━━━━━ EXERCISE MATERIAL
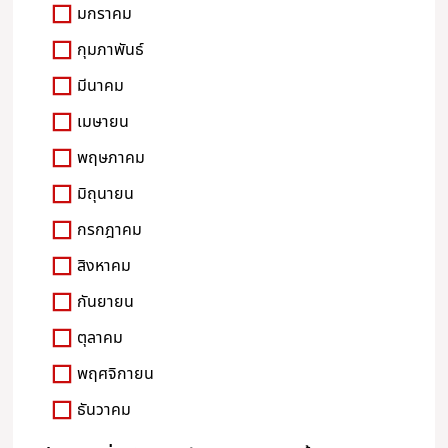
มกราคม
กุมภาพันธ์
มีนาคม
เมษายน
พฤษภาคม
มิถุนายน
กรกฎาคม
สิงหาคม
กันยายน
ตุลาคม
พฤศจิกายน
ธันวาคม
━━━━━━━━━━
» INSTRUCTION: Write out the data exactly, but not its pictures.

» TASK RESPONSE:
มกราคม
กุมภาพันธ์
มีนาคม
เมษายน
พฤษภาคม
มิถุนายน
กรกฎาคม
สิงหาคม
กันยายน
ตุลาคม
พฤศจิกายน
ธันวาคม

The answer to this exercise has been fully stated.